Bayreuth : Wolfgang Wagner: Ewig dein

Der Bayreuther Patriarch und sein Zauberberg: Zum 90. Geburtstag von Wolfgang Wagner.

Frederik Hanssen
Wagner
Auf dem Thron. Wolfgang Wagner. -Foto: dpa

Er ist zweifellos der preußischste aller Franken. Wolfgang Wagner hat sich den Ablauf seiner Bayreuther Festspiele exakt so eingerichtet, dass erst nach vollendeter Arbeit das Vergnügen folgt: Jeweils am 25. Juli starten die Aufführungen auf dem Grünen Hügel, damit die Serie von jährlich dreißig Aufführungen rechtzeitig vor seinem Geburtstag abgeschlossen sein kann. So konnte der seit 1951 amtierende Prinzipal sein Wiegenfest am 30. August dann guten Gewissens genießen, als heiteres Nachspiel der stets anstrengenden Festival-Wochen. 57 Jahre lang, von der Wiedereröffnung der Wagner-Festspiele nach dem Zweiten Weltkrieg bis zu seiner offiziellen Abdankung im vergangenen Jahr, hat er es so gehalten – ein Weltrekordler auf dem Intendantensessel und ein wirtschaftswunderlich strahlendes Vorbild in Sachen Arbeitsethos.

In welchem Gesundheitszustand Wolfgang Wagner heute seinen 90. Geburtstag begeht, ist der Öffentlichkeit unbekannt. Denn seine Tochter Katharina, die nun zusammen mit ihrer Halbschwester Eva Wagner-Pasquier die Geschäfte führt, schirmt den Vater systematisch ab, hält die Türen der Familienvilla am Fuße des Grünen Hügels geschlossen. Allenfalls besonders getreue Vorsitzende ausgewählter Wagner-Vereine werden noch vorgelassen, zu einem letzten Gespräch mit dem greisen Komponisten-Enkel.

Seinen Lebensauftrag hat er erfüllt, den ererbten wie auch jenen, den er sich privat gesetzt hatte. Trotz aller Unkenrufe des Feuilletons, die die künstlerische Stagnation Bayreuths beklagen, gelten die Festspiele weiterhin als begehrtestes Sommer-Event weltweit. Auch hat Wolfgang Wagner allen Mitbestimmungsversuchen der Politik getrotzt und nach hartem, zähem Kampf seine „Wunsch-Maid“ als Nachfolgerin installiert.

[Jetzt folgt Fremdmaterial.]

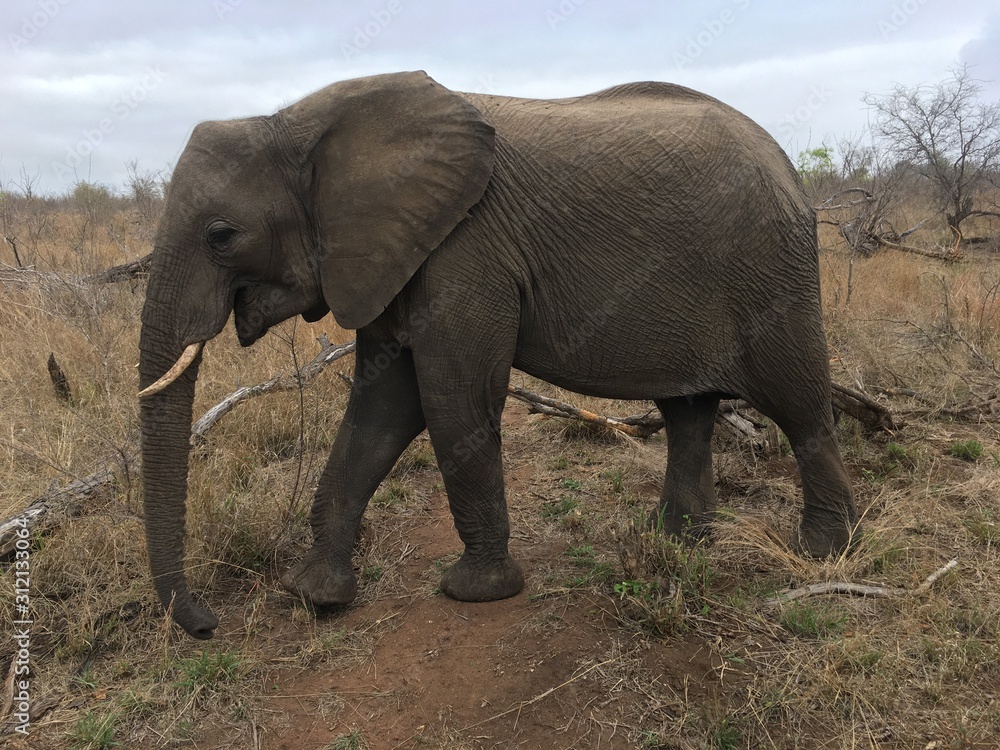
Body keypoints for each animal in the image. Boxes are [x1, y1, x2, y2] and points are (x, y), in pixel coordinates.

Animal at [138, 70, 857, 639]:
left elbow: (451, 400)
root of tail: (792, 169)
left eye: (222, 235)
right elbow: (381, 409)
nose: (207, 625)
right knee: (688, 411)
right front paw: (314, 595)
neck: (298, 121)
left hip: (771, 272)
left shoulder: (464, 250)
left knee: (800, 407)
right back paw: (673, 540)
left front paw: (475, 592)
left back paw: (823, 552)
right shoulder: (394, 256)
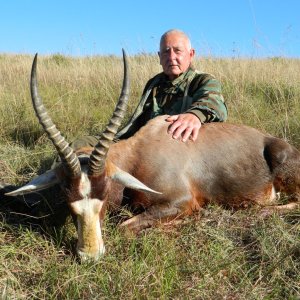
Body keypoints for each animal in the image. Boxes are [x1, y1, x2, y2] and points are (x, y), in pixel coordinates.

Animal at [5, 49, 298, 260]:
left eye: (105, 194)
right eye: (68, 198)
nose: (89, 256)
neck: (139, 153)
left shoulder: (181, 201)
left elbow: (124, 227)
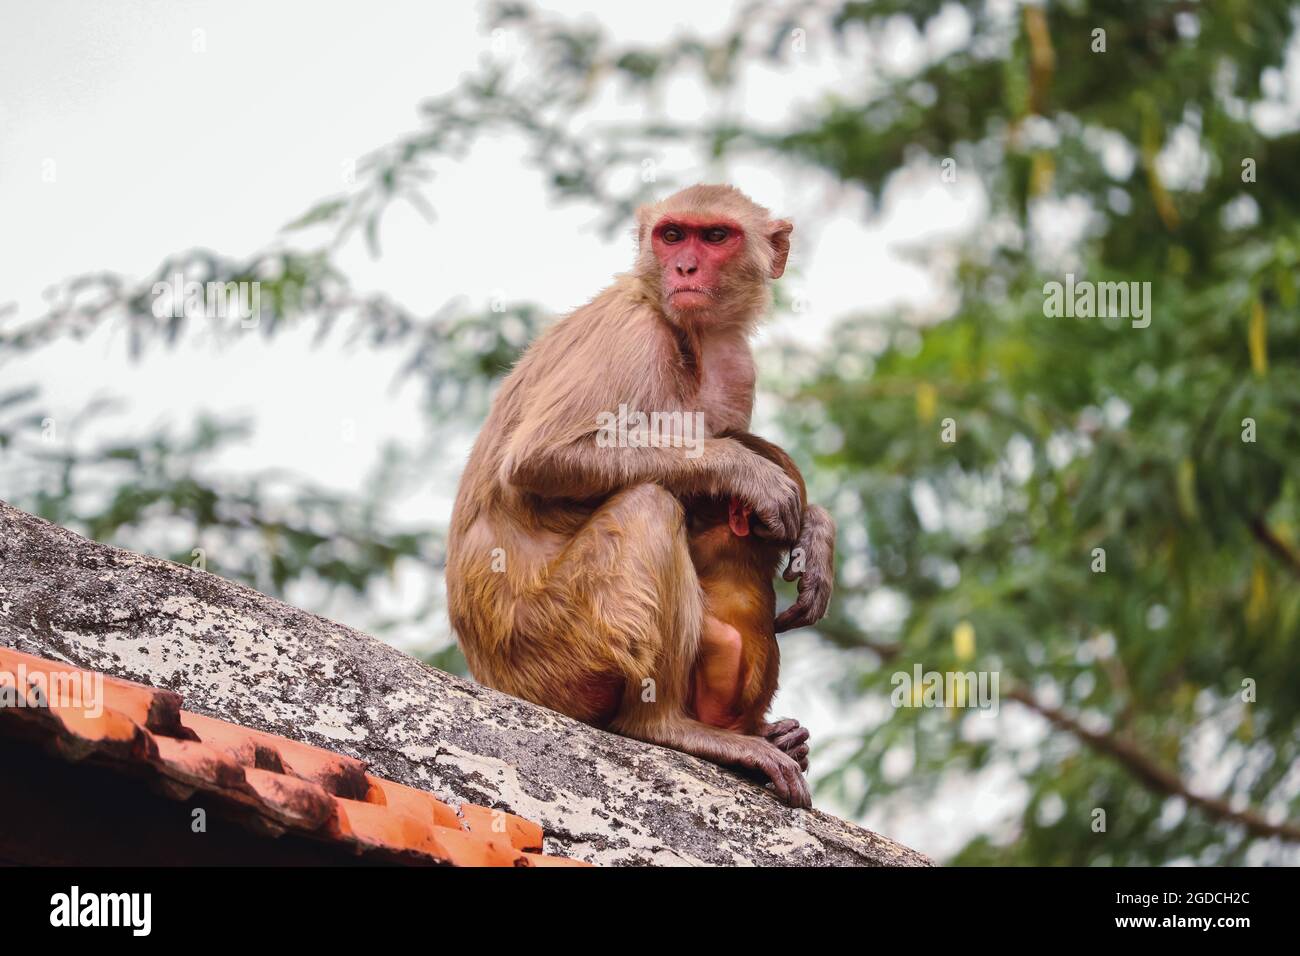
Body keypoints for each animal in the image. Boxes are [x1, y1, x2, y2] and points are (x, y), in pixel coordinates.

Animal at [444, 180, 832, 806]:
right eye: (672, 234)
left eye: (715, 236)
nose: (684, 267)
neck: (688, 334)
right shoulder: (632, 334)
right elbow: (540, 458)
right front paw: (747, 472)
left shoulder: (738, 366)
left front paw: (817, 532)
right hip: (555, 650)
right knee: (648, 505)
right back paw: (666, 726)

In direkter dynastischer Thronfolge steht nun die Komponisten-Urenkelin ganz vorne, die 31-jährige Katharina mit der großen Klappe und dem umwerfenden Selbstbewusstsein, neben der die 64-jährige Eva im ersten gemeinsam gemanagten Festspielsommer nur wie ein blasser Schatten wirkte.

Wie nachhaltig Wolfgang Wagners hundertprozentige Identifikation mit dem Familienbetrieb Festspiele auf die Mitarbeiter des musiktheatralischen Saisonbetriebs gewirkt hat, wurde deutlich, als die Gewerkschaften kurz vor dem diesjährigen Festival-Start plötzlich mit Streiks drohten. All jene Beleuchter, Bühnenarbeiter, Garderobieren, Orchestermusiker und Choristen, die ihre Theaterferien drangeben, um in Bayreuth dabei sein zu können, hatten jahrzehntelang still gehalten, hatten lachhafte Hungerlöhne akzeptiert, aus Zuneigung zum „Alten“. In Bayreuth arbeiten zu dürfen, so lautet sein Credo, sei eben kein normaler Job, sondern eine Ehre.

Nun, nach seinem Rückzug, pochten sie plötzlich darauf, dass sich der Neuanfang der Frauen-Doppelspitze nicht nur in einem Mentalitätswechsel niederschlägt, sondern eben auch in einer Gehaltserhöhung. Am 23. Juli einigte man sich nach einem Verhandlungsmarathon darauf, dass zunächst das nichtkünstlerische Personal finanziell besser gestellt werden soll – und erst mit diesem Datum ist die Ära Wolfgang Wagner wirklich zu Ende gegangen.

Hübsch wäre da zum heutigen Tage folgendes Gedankenspiel: Katharina und Eva haben ihren Vater gar nicht erst mit dieser Niederlage behelligt – damit er seinen runden Geburtstag in der Gewissheit feiern kann, dass der Grüne Hügel auch weiterhin ein Zauberberg ist, ein Ort, an dem ganz eigene Regeln für Raum und Zeit gelten, auf der Bühne wie hinter den Kulissen.